India’s largest restaurant guide, Zomato appears to have suffered a major security breach, with over 17 million user records stolen from its database.
According to a report in security blog, HackRead, “a vendor going by the online handle of “nclay” is claiming to have hacked Zomato and selling the data of its 17 million registered users on a popular Dark Web marketplace.”
The stolen information has user email addresses, hashed passwords. However, Zomato claimed that “no payment or credit card information has been stolen/leaked” by the hacker.

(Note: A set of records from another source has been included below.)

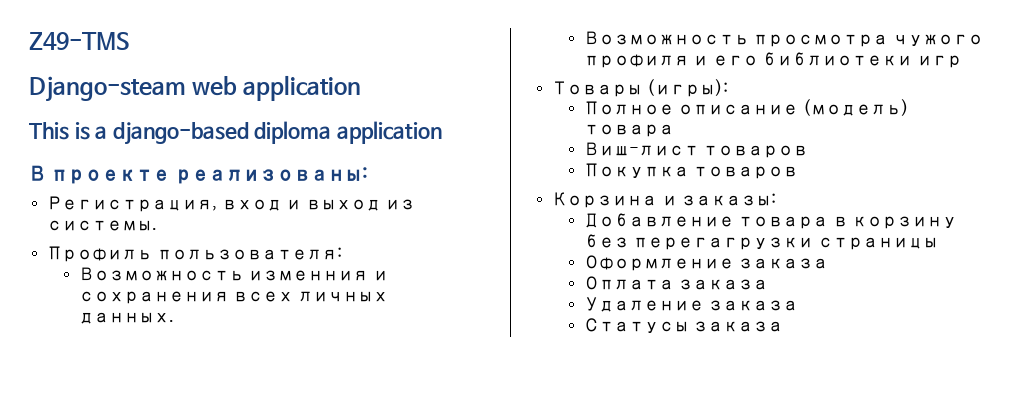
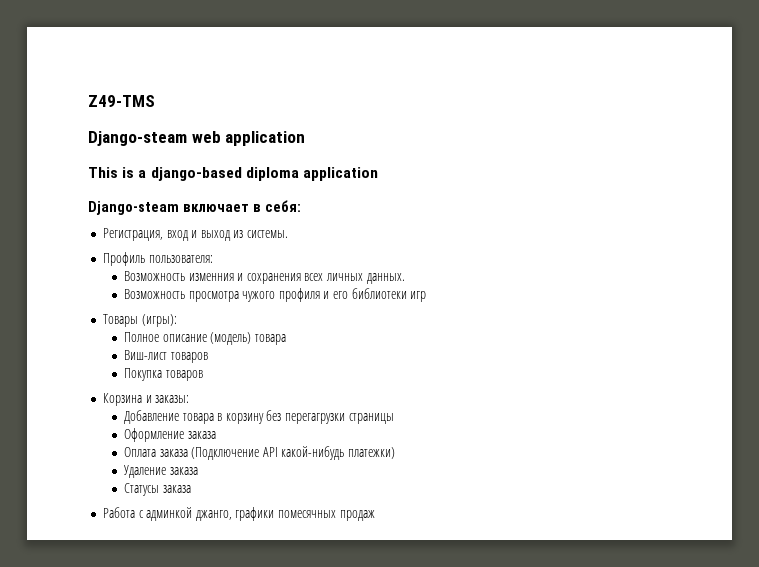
[29,165,368,184] В проекте реализованы: -> [88,200,301,215] Django-steam включает в себя:
(769, 284) none -> [191,446,396,460] (Подключение API какой-нибудь платежки)
(784, 326) none -> [102,507,375,521] // Работа с админкой джанго, графики помесячных продаж

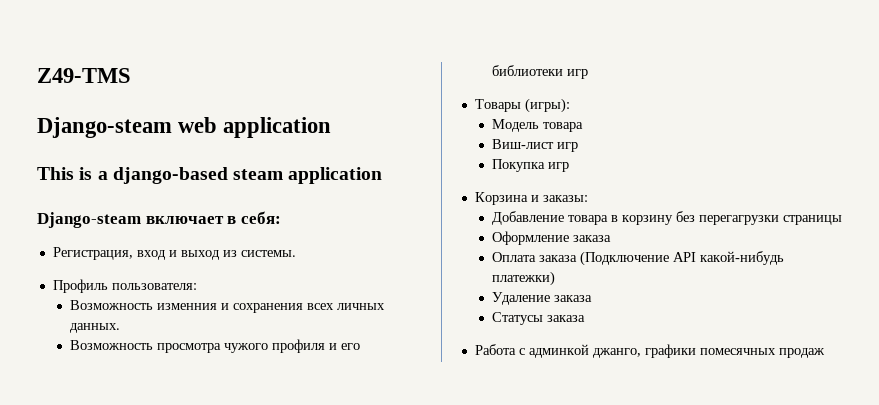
[245,167,299,181] diploma -> [233,169,284,180] steam
[123,332,252,345] Полное описание (модель) -> [492,119,540,132] Модель
[170,352,208,363] товаров -> [557,142,579,152] игр
[165,370,203,381] товаров -> [548,162,570,172] игр

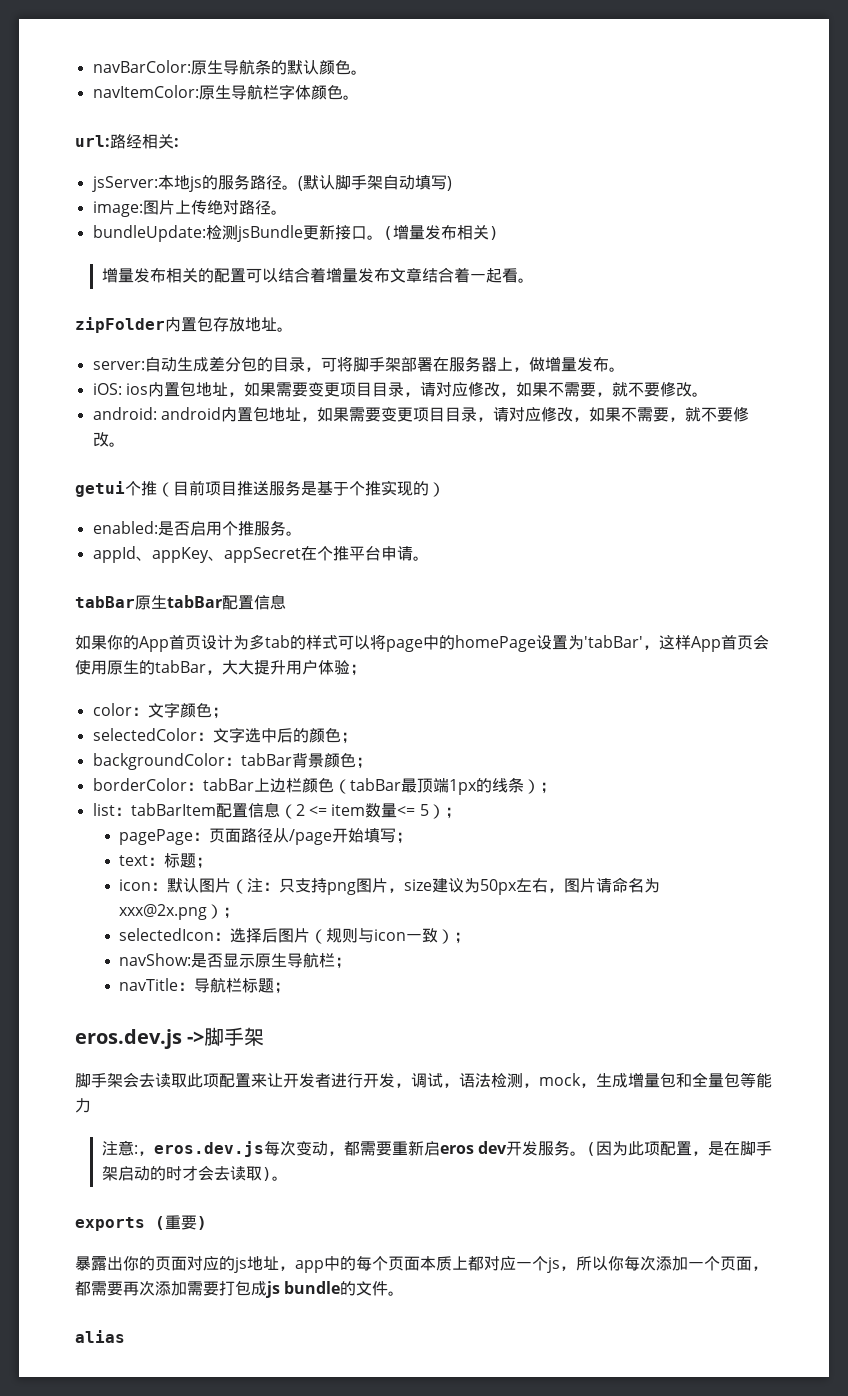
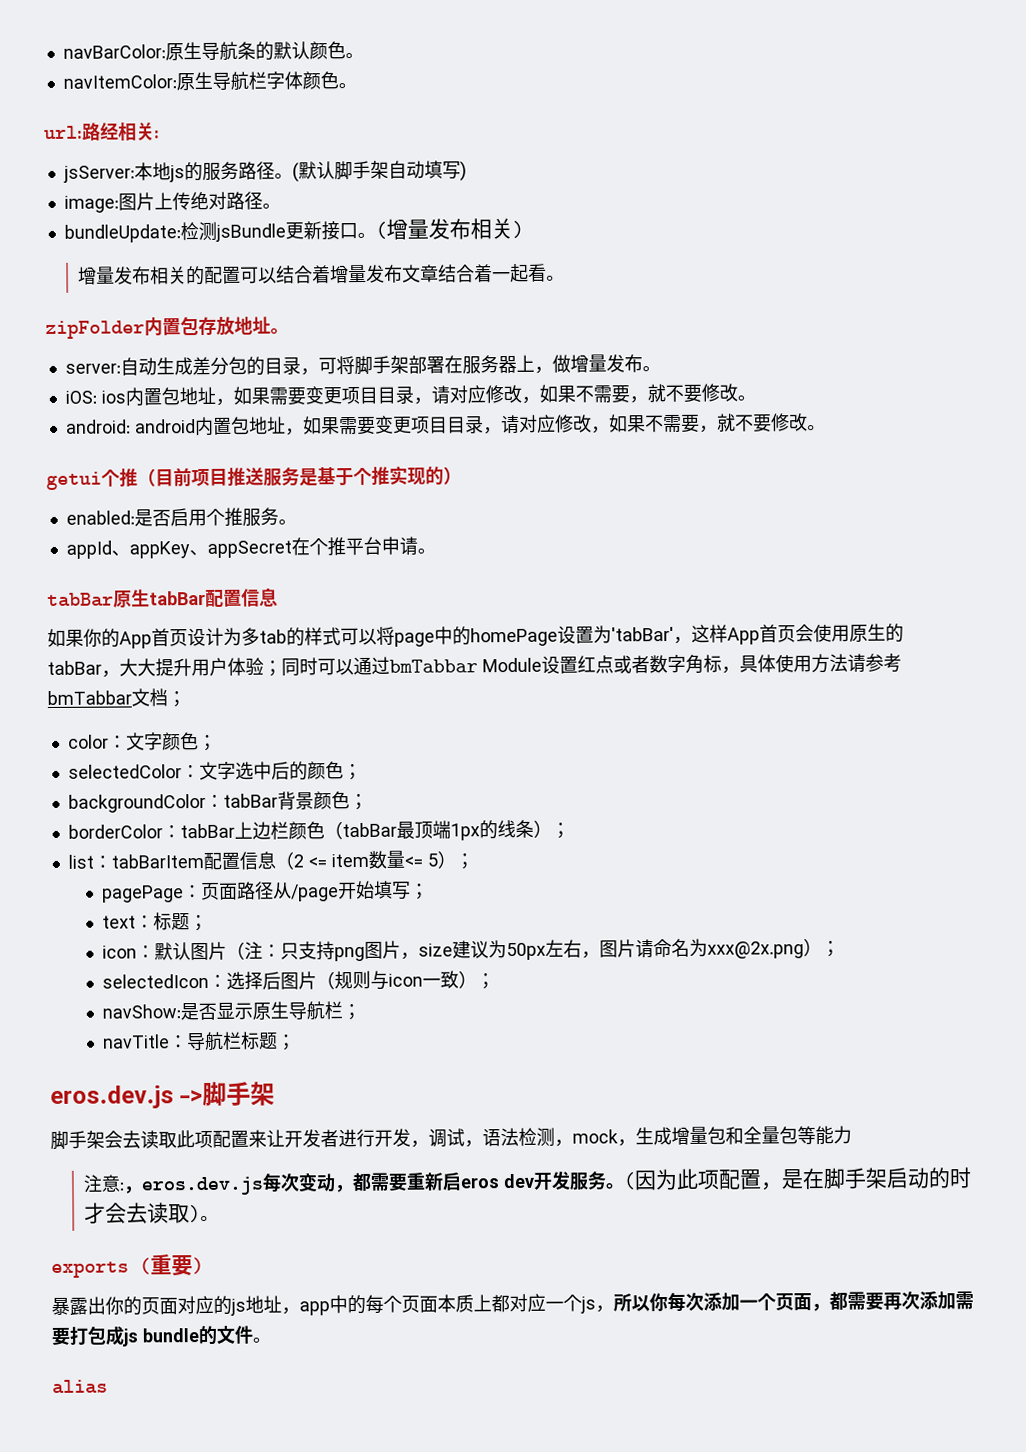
(366, 670) none -> [281,653,902,677] [47,688,186,708] 同时可以通过bmTabbar Module设置红点或者数字角标，具体使用方法请参考bmTabbar文档；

The food-tech company wrote on its blog, “The payment related information on Zomato is stored separately from this (stolen) data in a highly secured PCI Data Standard Security (DSS) compliant vault.” The firm added that “The hashed password cannot be converted/decrypted back to plain text - so the sanctity of your password is intact in case you use the same password for other services.” Although the passwords could still be safe, to avoid security risks, the company is encouraging its customers to change passwords, if used for any other services.
Zomato as a precautionary measure, has reset the passwords for all the affected users and logged them out of the application. An internal (human) error has been attributed by the firm for the cause of the security breach where an employee’s development account got compromised.
Zomato over the next couple of days and weeks, will work towards plugging security gap that they come across in its systems. This includes enhancing security measures for all user information stored within its database and adding a layer of authorization for internal teams having access to this data to avoid the possibility of any human breach.